Jack Tilton was in the salesroom on Thursday, too, and characterized the evening this way: “The young stuff is going through the roof, some of the classics did OK, and some struggled. All this young abstraction stuff is going for $200,000 to half a million. It looks like a shift in the market. Let’s see if it lasts for more than fifteen minutes.”

Other blue-chip contenders included Alexander Calder’s 76-inch-high, late but still playful stabile, “Crag With White Flower and White Discs” from 1974, which brought $2,965,000 (est. $2.5-3.5 million), and Vija Celmins’s “Night Sky #3” from 1991, in oil on canvas laid on wood panel, which fetched $2,405,000 (est. $2-3 million). Both works carried third party guarantees.

The evening made for a pleasant though hardly super-charged end to the marathon auction week.

“It was a solid sale,” opined London dealer Fernando Mignoni, who bought the Donald Judd six-part stack “Untitled (88-27 Menziken),” from 1988, in anodized aluminum and green Plexiglas, for $2,165,000 (est. $2-3 million).

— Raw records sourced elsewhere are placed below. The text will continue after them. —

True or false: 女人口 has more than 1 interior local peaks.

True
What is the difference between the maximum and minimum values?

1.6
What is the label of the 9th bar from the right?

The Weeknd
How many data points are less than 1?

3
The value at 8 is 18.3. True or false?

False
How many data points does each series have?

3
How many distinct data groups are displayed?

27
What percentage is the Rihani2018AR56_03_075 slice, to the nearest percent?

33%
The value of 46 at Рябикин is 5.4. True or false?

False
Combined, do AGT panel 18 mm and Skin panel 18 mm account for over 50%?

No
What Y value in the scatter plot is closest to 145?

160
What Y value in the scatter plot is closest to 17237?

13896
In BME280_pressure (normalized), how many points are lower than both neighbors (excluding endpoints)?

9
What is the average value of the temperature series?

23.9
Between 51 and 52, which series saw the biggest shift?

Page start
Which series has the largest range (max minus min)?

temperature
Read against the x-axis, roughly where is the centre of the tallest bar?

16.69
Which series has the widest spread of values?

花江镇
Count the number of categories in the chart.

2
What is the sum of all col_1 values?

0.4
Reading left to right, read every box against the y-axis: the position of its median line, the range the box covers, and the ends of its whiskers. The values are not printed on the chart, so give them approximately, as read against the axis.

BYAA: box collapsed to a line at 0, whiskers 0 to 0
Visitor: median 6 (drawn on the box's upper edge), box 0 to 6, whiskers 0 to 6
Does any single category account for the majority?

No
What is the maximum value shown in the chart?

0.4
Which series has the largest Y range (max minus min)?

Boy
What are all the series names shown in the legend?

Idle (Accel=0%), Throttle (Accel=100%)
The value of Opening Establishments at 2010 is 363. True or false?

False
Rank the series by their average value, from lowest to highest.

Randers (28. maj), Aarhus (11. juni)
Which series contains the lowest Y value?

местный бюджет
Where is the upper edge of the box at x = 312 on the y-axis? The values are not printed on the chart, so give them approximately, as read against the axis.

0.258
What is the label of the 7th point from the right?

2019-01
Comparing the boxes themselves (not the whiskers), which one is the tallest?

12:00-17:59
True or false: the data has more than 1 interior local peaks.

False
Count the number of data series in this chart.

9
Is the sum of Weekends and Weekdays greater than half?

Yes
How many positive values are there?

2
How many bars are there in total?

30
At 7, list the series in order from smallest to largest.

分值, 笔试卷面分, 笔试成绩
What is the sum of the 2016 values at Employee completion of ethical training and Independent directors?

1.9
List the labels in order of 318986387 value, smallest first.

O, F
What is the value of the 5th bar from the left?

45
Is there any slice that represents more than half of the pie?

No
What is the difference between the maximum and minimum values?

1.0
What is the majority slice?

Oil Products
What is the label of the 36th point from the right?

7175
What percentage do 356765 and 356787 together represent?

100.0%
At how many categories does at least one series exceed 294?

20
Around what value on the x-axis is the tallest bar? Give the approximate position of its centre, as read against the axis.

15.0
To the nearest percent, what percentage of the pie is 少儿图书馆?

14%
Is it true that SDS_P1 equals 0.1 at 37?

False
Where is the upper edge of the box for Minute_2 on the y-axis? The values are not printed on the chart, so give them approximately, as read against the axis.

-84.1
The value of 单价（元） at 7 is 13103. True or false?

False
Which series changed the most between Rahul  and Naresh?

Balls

“It’s not something that will fit over the sofa, but it’s a beautiful thing to behold.”

Returning to the 21st century, a widely exhibited and mightily scaled collage and mixed-media abstraction by Mark Bradford from 2003 made $1,205,000 (est. $1-1.5 million). Dana Schutz’s wildly figurative “Reformers” from 2004, also large scaled, sold to a telephone bidder for a record $605,000 (est. $200-300,000).

Together, the four evening auctions, starting with Christie’s one-off “If I Live I’ll See You Tuesday” sale on Monday, brought a cumulative and unprecedented $1,373,858,000.